Zen and the Art of Mower Maintenance

Yeah, you read that right. Pirsig and his motorcycles, that’s fine if you’ve got the time and inclination. But I’ve blown all my money on radio. See here.

Me, I’d never cut the damn grass. It’s a ridiculous thing to be doing. It takes time, is uses fuel, it created greenhouse gas. Imagine that! Creating greenhouse grass to cut your green lawn, a living thing that generates gas necessary for life, is part of the life cycle, etc…

But the Village puts a little note in my door when the lawn gets higher than six inches that says cut it or pay. If you don’t pay, they cut it and bill you. So. Where’s the freedom in that? None. No freedom.
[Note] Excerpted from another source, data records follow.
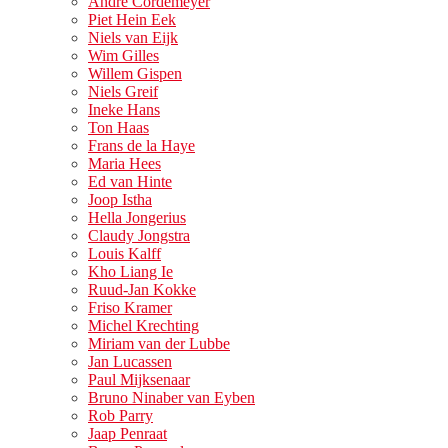
André Cordemeyer
Piet Hein Eek
Niels van Eijk
Wim Gilles
Willem Gispen
Niels Greif
Ineke Hans
Ton Haas
Frans de la Haye
Maria Hees
Ed van Hinte
Joop Istha
Hella Jongerius
Claudy Jongstra
Louis Kalff
Kho Liang Ie
Ruud-Jan Kokke
Friso Kramer
Michel Krechting
Miriam van der Lubbe
Jan Lucassen
Paul Mijksenaar
Bruno Ninaber van Eyben
Rob Parry
Jaap Penraat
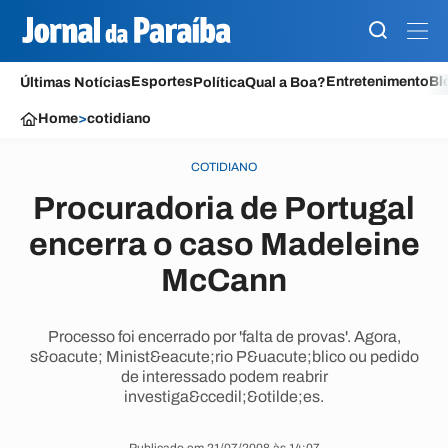
Esportes
Entretenimento
Bl
Últimas Notícias
Política
Qual a Boa?
Home
>
cotidiano
COTIDIANO
Procuradoria de Portugal
encerra o caso Madeleine
McCann
Processo foi encerrado por 'falta de provas'. Agora,
s&oacute; Minist&eacute;rio P&uacute;blico ou pedido
de interessado podem reabrir
investiga&ccedil;&otilde;es.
 So every year there’s yard machinery maintenance to do. Since we bough the adjacent lot, which 90 percent grass and a few sick trees, the mowing tasks are challenging. Or they were until I bought a riding lawnmower, aka, garden tractor. It’s got twin bladed and cuts 46 inches. Mowing the lot and the home property takes about 30 minutes.
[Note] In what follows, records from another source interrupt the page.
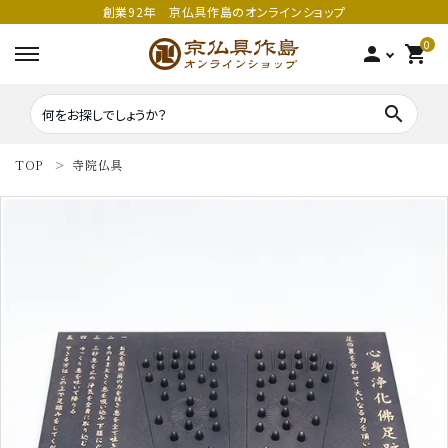
創業92年 京仏具作島のオンラインショップ
0
person
shopping_cart
search
TOP
寺院仏具
search
密教法具
密教法具
寺院仏具
五鈷
鳴り物
錫杖
家庭用仏具
鳴り物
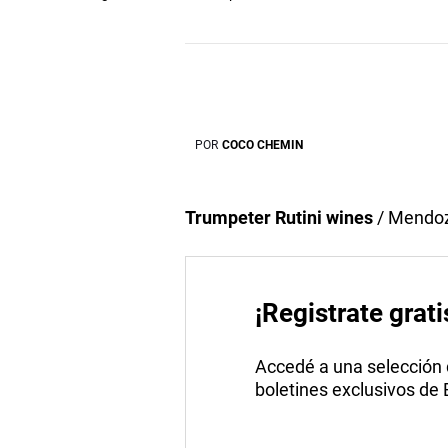
POR
COCO CHEMIN
Trumpeter Rutini wines
/ Mendoz
¡Registrate grati
Accedé a una selección de
boletines exclusivos de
So I thought I’d put mulching blades on it, since it leaves a hell of a lot of mown grass in its wake. Better to turn that stuff into mulch. That’s about when I saw at our local AG outlet for yahoos who don’t really farm, a nifty mower atv lifter that was on major sale. I got that sucker, and put it together. Pause. Who writes instructions? People that don’t really speak English. But once I zen’ed it out, there it was. Mower up for service! But having tried this thig out in late winter, I actually needed to use it in early spring. In the two weeks between those arbitrary points in time, a tire on the mower went flat. A gizmo that lifts the mower by its tires is useless if a tire must be changed. So back to the AG store. Armed with a cheap scissors jack, I removed the flat. The AG store had a spare, so I bought it. Back on track. Now where’s the book? How DO you change the blades on this thing? Oh. You slide the deck out from under the machine with the machine on a large flat surface. So having it up in the air is only marginally useful. To get the deck off, you need a better wrench set (with extenders and a decent ratchet) than I’ve got. Maybe I’ll find some on sale next season?

There are also a pair of ordinary push mowers. One is a little Weedeater that I bought when I first became a homeowner. It is showing its age. It’s been over one too many hidden bricks. The other is a big Craftsman with a Tecumseh engine that came from the estate of my late parents. Last season, I rebuilt the carburetor. It had gone to the local mower repair shop the season before. They’ve learned how to bill for a rebuild, but actually just get the mower running long enough to have it not run all too soon. Rebuilding it myself enlightened me. Take the mower to the shop and you mow for a season. Rebuild yourself, and you mow forever. And that’s about how long it’s gonna be before I take something back to the mower repair shop.

However.

The little mower began shaking last season. It shook its gastank right off. Where the bolts went, only the mower gods know. It made it to the end of the season after I found some bolts that would hold the tank on, but it was a bone jarring thing to push. It tended to want to sail to the left all on its own.

So just today, I hoisted the little Weedeater into the air with that atv lifter. I see that somebody (ok, it was me) put the blade on upside down. It was facing the wrong direction, therefore, and didn’t reall fit on the pegs that protrude from the shaft. It had shifted off center as result. I straightened that mess out.  Now who do I shake the fist at?